Write out each entry below exactly. Do not include the images.

Entries provided START

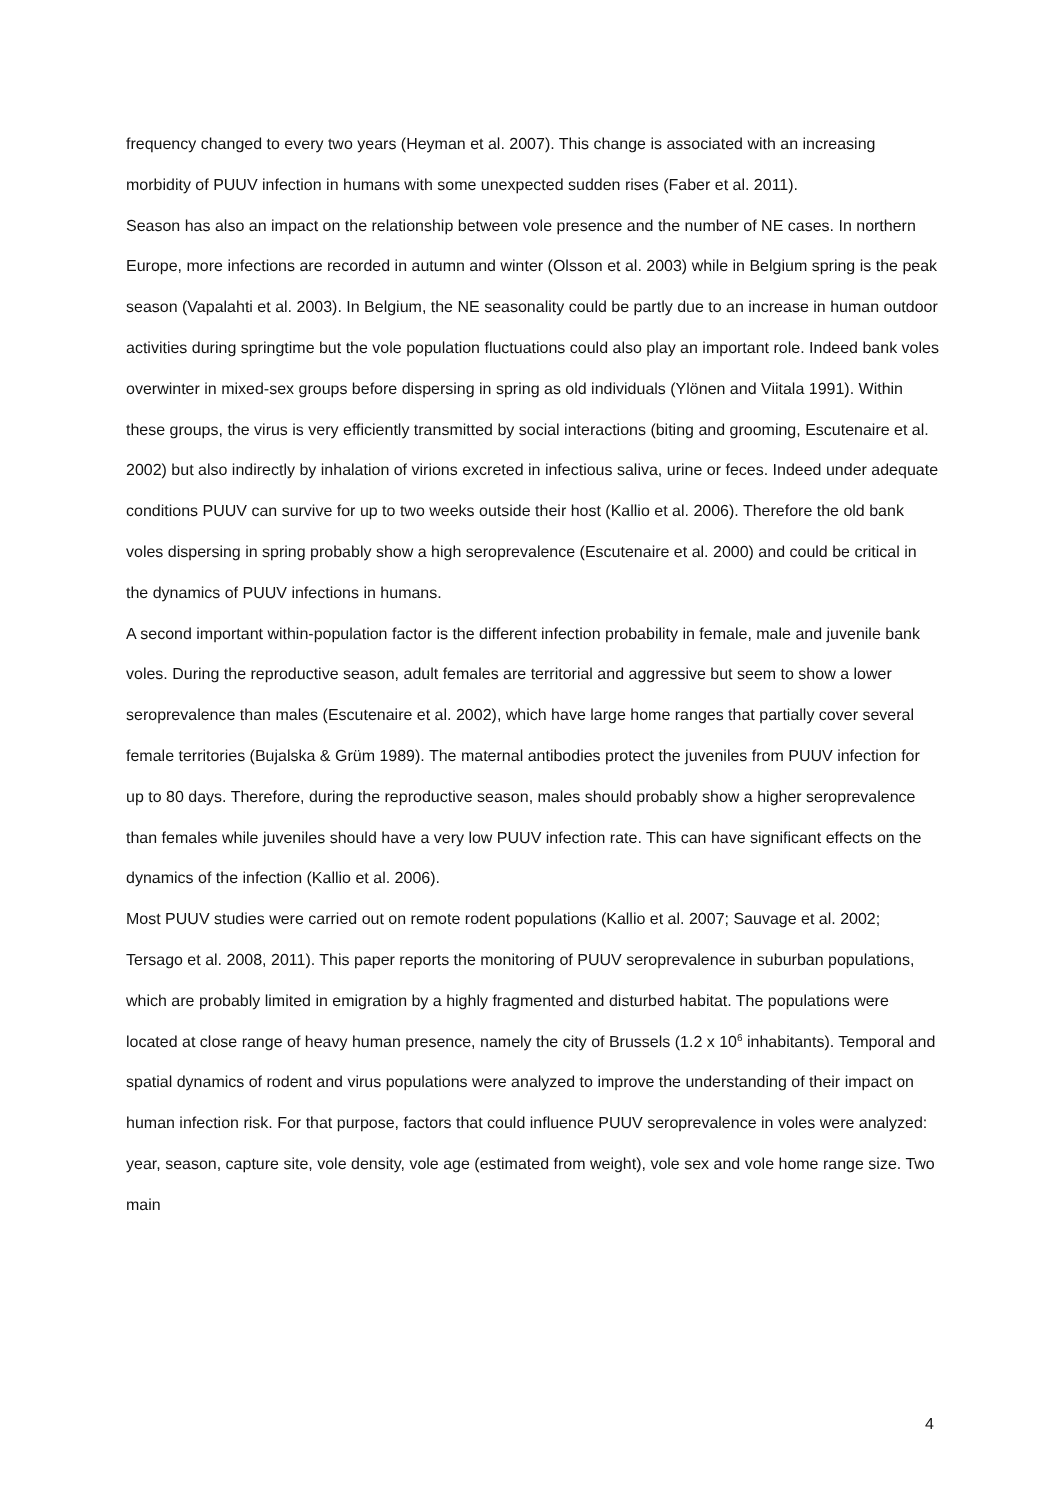frequency changed to every two years (Heyman et al. 2007). This change is associated with an increasing morbidity of PUUV infection in humans with some unexpected sudden rises (Faber et al. 2011).
Season has also an impact on the relationship between vole presence and the number of NE cases. In northern Europe, more infections are recorded in autumn and winter (Olsson et al. 2003) while in Belgium spring is the peak season (Vapalahti et al. 2003). In Belgium, the NE seasonality could be partly due to an increase in human outdoor activities during springtime but the vole population fluctuations could also play an important role. Indeed bank voles overwinter in mixed-sex groups before dispersing in spring as old individuals (Ylönen and Viitala 1991). Within these groups, the virus is very efficiently transmitted by social interactions (biting and grooming, Escutenaire et al. 2002) but also indirectly by inhalation of virions excreted in infectious saliva, urine or feces. Indeed under adequate conditions PUUV can survive for up to two weeks outside their host (Kallio et al. 2006). Therefore the old bank voles dispersing in spring probably show a high seroprevalence (Escutenaire et al. 2000) and could be critical in the dynamics of PUUV infections in humans.
A second important within-population factor is the different infection probability in female, male and juvenile bank voles. During the reproductive season, adult females are territorial and aggressive but seem to show a lower seroprevalence than males (Escutenaire et al. 2002), which have large home ranges that partially cover several female territories (Bujalska & Grüm 1989). The maternal antibodies protect the juveniles from PUUV infection for up to 80 days. Therefore, during the reproductive season, males should probably show a higher seroprevalence than females while juveniles should have a very low PUUV infection rate. This can have significant effects on the dynamics of the infection (Kallio et al. 2006).
Most PUUV studies were carried out on remote rodent populations (Kallio et al. 2007; Sauvage et al. 2002; Tersago et al. 2008, 2011). This paper reports the monitoring of PUUV seroprevalence in suburban populations, which are probably limited in emigration by a highly fragmented and disturbed habitat. The populations were located at close range of heavy human presence, namely the city of Brussels (1.2 x 10<sup>6</sup> inhabitants). Temporal and spatial dynamics of rodent and virus populations were analyzed to improve the understanding of their impact on human infection risk. For that purpose, factors that could influence PUUV seroprevalence in voles were analyzed: year, season, capture site, vole density, vole age (estimated from weight), vole sex and vole home range size. Two main
4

Entries provided END

Response for this exercise:
frequency changed to every two years (Heyman et al. 2007). This change is associated with an increasing morbidity of PUUV infection in humans with some unexpected sudden rises (Faber et al. 2011).
Season has also an impact on the relationship between vole presence and the number of NE cases. In northern Europe, more infections are recorded in autumn and winter (Olsson et al. 2003) while in Belgium spring is the peak season (Vapalahti et al. 2003). In Belgium, the NE seasonality could be partly due to an increase in human outdoor activities during springtime but the vole population fluctuations could also play an important role. Indeed bank voles overwinter in mixed-sex groups before dispersing in spring as old individuals (Ylönen and Viitala 1991). Within these groups, the virus is very efficiently transmitted by social interactions (biting and grooming, Escutenaire et al. 2002) but also indirectly by inhalation of virions excreted in infectious saliva, urine or feces. Indeed under adequate conditions PUUV can survive for up to two weeks outside their host (Kallio et al. 2006). Therefore the old bank voles dispersing in spring probably show a high seroprevalence (Escutenaire et al. 2000) and could be critical in the dynamics of PUUV infections in humans.
A second important within-population factor is the different infection probability in female, male and juvenile bank voles. During the reproductive season, adult females are territorial and aggressive but seem to show a lower seroprevalence than males (Escutenaire et al. 2002), which have large home ranges that partially cover several female territories (Bujalska & Grüm 1989). The maternal antibodies protect the juveniles from PUUV infection for up to 80 days. Therefore, during the reproductive season, males should probably show a higher seroprevalence than females while juveniles should have a very low PUUV infection rate. This can have significant effects on the dynamics of the infection (Kallio et al. 2006).
Most PUUV studies were carried out on remote rodent populations (Kallio et al. 2007; Sauvage et al. 2002; Tersago et al. 2008, 2011). This paper reports the monitoring of PUUV seroprevalence in suburban populations, which are probably limited in emigration by a highly fragmented and disturbed habitat. The populations were located at close range of heavy human presence, namely the city of Brussels (1.2 x 10<sup>6</sup> inhabitants). Temporal and spatial dynamics of rodent and virus populations were analyzed to improve the understanding of their impact on human infection risk. For that purpose, factors that could influence PUUV seroprevalence in voles were analyzed: year, season, capture site, vole density, vole age (estimated from weight), vole sex and vole home range size. Two main
4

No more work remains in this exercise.